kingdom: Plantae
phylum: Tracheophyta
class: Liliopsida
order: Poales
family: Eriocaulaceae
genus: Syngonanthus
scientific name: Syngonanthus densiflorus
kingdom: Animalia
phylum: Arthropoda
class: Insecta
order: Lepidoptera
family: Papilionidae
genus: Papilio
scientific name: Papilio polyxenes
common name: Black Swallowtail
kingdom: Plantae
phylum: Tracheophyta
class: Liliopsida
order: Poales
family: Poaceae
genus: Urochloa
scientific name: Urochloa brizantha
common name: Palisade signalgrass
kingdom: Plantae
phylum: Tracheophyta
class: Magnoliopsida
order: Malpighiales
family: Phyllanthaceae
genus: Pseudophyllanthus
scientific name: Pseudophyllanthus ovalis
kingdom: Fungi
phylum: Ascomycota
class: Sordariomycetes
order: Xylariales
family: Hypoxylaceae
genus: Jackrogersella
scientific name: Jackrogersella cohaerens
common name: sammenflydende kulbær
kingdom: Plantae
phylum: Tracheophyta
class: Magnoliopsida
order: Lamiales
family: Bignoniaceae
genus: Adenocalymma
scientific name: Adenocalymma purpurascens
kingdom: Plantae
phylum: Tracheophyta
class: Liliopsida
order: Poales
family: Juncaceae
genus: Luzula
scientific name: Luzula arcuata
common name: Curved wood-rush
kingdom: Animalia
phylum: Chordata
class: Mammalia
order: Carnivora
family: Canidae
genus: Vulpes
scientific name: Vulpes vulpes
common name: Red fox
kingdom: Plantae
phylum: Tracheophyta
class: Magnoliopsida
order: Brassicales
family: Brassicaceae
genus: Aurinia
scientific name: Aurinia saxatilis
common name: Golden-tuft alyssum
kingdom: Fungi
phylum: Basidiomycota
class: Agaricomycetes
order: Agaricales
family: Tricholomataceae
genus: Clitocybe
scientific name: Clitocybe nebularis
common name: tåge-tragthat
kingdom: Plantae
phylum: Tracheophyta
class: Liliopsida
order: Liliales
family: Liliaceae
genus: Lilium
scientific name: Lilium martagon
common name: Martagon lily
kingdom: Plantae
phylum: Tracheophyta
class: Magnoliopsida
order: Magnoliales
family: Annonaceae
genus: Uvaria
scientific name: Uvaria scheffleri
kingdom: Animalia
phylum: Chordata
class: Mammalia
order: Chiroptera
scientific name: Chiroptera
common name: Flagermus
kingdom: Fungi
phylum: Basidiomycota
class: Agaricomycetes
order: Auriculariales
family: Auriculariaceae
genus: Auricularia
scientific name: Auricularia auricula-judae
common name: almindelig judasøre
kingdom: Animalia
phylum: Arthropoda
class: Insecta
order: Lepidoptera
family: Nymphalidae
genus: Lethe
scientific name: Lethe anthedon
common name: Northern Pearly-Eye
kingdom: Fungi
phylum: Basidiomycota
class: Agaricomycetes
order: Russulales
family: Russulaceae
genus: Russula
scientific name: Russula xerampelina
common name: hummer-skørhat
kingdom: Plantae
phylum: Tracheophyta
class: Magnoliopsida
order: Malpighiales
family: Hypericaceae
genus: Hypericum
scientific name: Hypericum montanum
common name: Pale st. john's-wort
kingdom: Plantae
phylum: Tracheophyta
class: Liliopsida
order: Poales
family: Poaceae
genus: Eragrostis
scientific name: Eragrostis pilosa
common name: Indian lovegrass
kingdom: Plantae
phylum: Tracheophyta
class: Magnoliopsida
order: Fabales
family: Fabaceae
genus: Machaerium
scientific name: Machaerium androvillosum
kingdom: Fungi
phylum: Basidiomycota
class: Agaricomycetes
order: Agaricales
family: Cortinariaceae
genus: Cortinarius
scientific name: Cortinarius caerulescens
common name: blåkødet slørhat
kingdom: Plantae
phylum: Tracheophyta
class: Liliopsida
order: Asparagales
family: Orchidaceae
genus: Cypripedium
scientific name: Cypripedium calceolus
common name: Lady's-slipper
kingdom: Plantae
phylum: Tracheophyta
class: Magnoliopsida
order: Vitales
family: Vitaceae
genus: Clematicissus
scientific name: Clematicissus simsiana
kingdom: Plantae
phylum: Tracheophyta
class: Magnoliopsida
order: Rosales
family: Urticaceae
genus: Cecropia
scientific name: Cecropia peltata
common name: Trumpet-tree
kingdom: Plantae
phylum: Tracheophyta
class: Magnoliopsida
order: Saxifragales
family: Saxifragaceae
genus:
* * * * * * * * *
> Given instruction:
Convert all of the material above into a Markdown table with two columns, No. and Line. List each line in order with its running number under No. and the line itself under Line, leaving out any blank lines.

> Answer below:
| No. | Line |
|---|---|
| 1 | kingdom: Plantae |
| 2 | phylum: Tracheophyta |
| 3 | class: Liliopsida |
| 4 | order: Poales |
| 5 | family: Eriocaulaceae |
| 6 | genus: Syngonanthus |
| 7 | scientific name: Syngonanthus densiflorus |
| 8 | kingdom: Animalia |
| 9 | phylum: Arthropoda |
| 10 | class: Insecta |
| 11 | order: Lepidoptera |
| 12 | family: Papilionidae |
| 13 | genus: Papilio |
| 14 | scientific name: Papilio polyxenes |
| 15 | common name: Black Swallowtail |
| 16 | kingdom: Plantae |
| 17 | phylum: Tracheophyta |
| 18 | class: Liliopsida |
| 19 | order: Poales |
| 20 | family: Poaceae |
| 21 | genus: Urochloa |
| 22 | scientific name: Urochloa brizantha |
| 23 | common name: Palisade signalgrass |
| 24 | kingdom: Plantae |
| 25 | phylum: Tracheophyta |
| 26 | class: Magnoliopsida |
| 27 | order: Malpighiales |
| 28 | family: Phyllanthaceae |
| 29 | genus: Pseudophyllanthus |
| 30 | scientific name: Pseudophyllanthus ovalis |
| 31 | kingdom: Fungi |
| 32 | phylum: Ascomycota |
| 33 | class: Sordariomycetes |
| 34 | order: Xylariales |
| 35 | family: Hypoxylaceae |
| 36 | genus: Jackrogersella |
| 37 | scientific name: Jackrogersella cohaerens |
| 38 | common name: sammenflydende kulbær |
| 39 | kingdom: Plantae |
| 40 | phylum: Tracheophyta |
| 41 | class: Magnoliopsida |
| 42 | order: Lamiales |
| 43 | family: Bignoniaceae |
| 44 | genus: Adenocalymma |
| 45 | scientific name: Adenocalymma purpurascens |
| 46 | kingdom: Plantae |
| 47 | phylum: Tracheophyta |
| 48 | class: Liliopsida |
| 49 | order: Poales |
| 50 | family: Juncaceae |
| 51 | genus: Luzula |
| 52 | scientific name: Luzula arcuata |
| 53 | common name: Curved wood-rush |
| 54 | kingdom: Animalia |
| 55 | phylum: Chordata |
| 56 | class: Mammalia |
| 57 | order: Carnivora |
| 58 | family: Canidae |
| 59 | genus: Vulpes |
| 60 | scientific name: Vulpes vulpes |
| 61 | common name: Red fox |
| 62 | kingdom: Plantae |
| 63 | phylum: Tracheophyta |
| 64 | class: Magnoliopsida |
| 65 | order: Brassicales |
| 66 | family: Brassicaceae |
| 67 | genus: Aurinia |
| 68 | scientific name: Aurinia saxatilis |
| 69 | common name: Golden-tuft alyssum |
| 70 | kingdom: Fungi |
| 71 | phylum: Basidiomycota |
| 72 | class: Agaricomycetes |
| 73 | order: Agaricales |
| 74 | family: Tricholomataceae |
| 75 | genus: Clitocybe |
| 76 | scientific name: Clitocybe nebularis |
| 77 | common name: tåge-tragthat |
| 78 | kingdom: Plantae |
| 79 | phylum: Tracheophyta |
| 80 | class: Liliopsida |
| 81 | order: Liliales |
| 82 | family: Liliaceae |
| 83 | genus: Lilium |
| 84 | scientific name: Lilium martagon |
| 85 | common name: Martagon lily |
| 86 | kingdom: Plantae |
| 87 | phylum: Tracheophyta |
| 88 | class: Magnoliopsida |
| 89 | order: Magnoliales |
| 90 | family: Annonaceae |
| 91 | genus: Uvaria |
| 92 | scientific name: Uvaria scheffleri |
| 93 | kingdom: Animalia |
| 94 | phylum: Chordata |
| 95 | class: Mammalia |
| 96 | order: Chiroptera |
| 97 | scientific name: Chiroptera |
| 98 | common name: Flagermus |
| 99 | kingdom: Fungi |
| 100 | phylum: Basidiomycota |
| 101 | class: Agaricomycetes |
| 102 | order: Auriculariales |
| 103 | family: Auriculariaceae |
| 104 | genus: Auricularia |
| 105 | scientific name: Auricularia auricula-judae |
| 106 | common name: almindelig judasøre |
| 107 | kingdom: Animalia |
| 108 | phylum: Arthropoda |
| 109 | class: Insecta |
| 110 | order: Lepidoptera |
| 111 | family: Nymphalidae |
| 112 | genus: Lethe |
| 113 | scientific name: Lethe anthedon |
| 114 | common name: Northern Pearly-Eye |
| 115 | kingdom: Fungi |
| 116 | phylum: Basidiomycota |
| 117 | class: Agaricomycetes |
| 118 | order: Russulales |
| 119 | family: Russulaceae |
| 120 | genus: Russula |
| 121 | scientific name: Russula xerampelina |
| 122 | common name: hummer-skørhat |
| 123 | kingdom: Plantae |
| 124 | phylum: Tracheophyta |
| 125 | class: Magnoliopsida |
| 126 | order: Malpighiales |
| 127 | family: Hypericaceae |
| 128 | genus: Hypericum |
| 129 | scientific name: Hypericum montanum |
| 130 | common name: Pale st. john's-wort |
| 131 | kingdom: Plantae |
| 132 | phylum: Tracheophyta |
| 133 | class: Liliopsida |
| 134 | order: Poales |
| 135 | family: Poaceae |
| 136 | genus: Eragrostis |
| 137 | scientific name: Eragrostis pilosa |
| 138 | common name: Indian lovegrass |
| 139 | kingdom: Plantae |
| 140 | phylum: Tracheophyta |
| 141 | class: Magnoliopsida |
| 142 | order: Fabales |
| 143 | family: Fabaceae |
| 144 | genus: Machaerium |
| 145 | scientific name: Machaerium androvillosum |
| 146 | kingdom: Fungi |
| 147 | phylum: Basidiomycota |
| 148 | class: Agaricomycetes |
| 149 | order: Agaricales |
| 150 | family: Cortinariaceae |
| 151 | genus: Cortinarius |
| 152 | scientific name: Cortinarius caerulescens |
| 153 | common name: blåkødet slørhat |
| 154 | kingdom: Plantae |
| 155 | phylum: Tracheophyta |
| 156 | class: Liliopsida |
| 157 | order: Asparagales |
| 158 | family: Orchidaceae |
| 159 | genus: Cypripedium |
| 160 | scientific name: Cypripedium calceolus |
| 161 | common name: Lady's-slipper |
| 162 | kingdom: Plantae |
| 163 | phylum: Tracheophyta |
| 164 | class: Magnoliopsida |
| 165 | order: Vitales |
| 166 | family: Vitaceae |
| 167 | genus: Clematicissus |
| 168 | scientific name: Clematicissus simsiana |
| 169 | kingdom: Plantae |
| 170 | phylum: Tracheophyta |
| 171 | class: Magnoliopsida |
| 172 | order: Rosales |
| 173 | family: Urticaceae |
| 174 | genus: Cecropia |
| 175 | scientific name: Cecropia peltata |
| 176 | common name: Trumpet-tree |
| 177 | kingdom: Plantae |
| 178 | phylum: Tracheophyta |
| 179 | class: Magnoliopsida |
| 180 | order: Saxifragales |
| 181 | family: Saxifragaceae |
| 182 | genus: |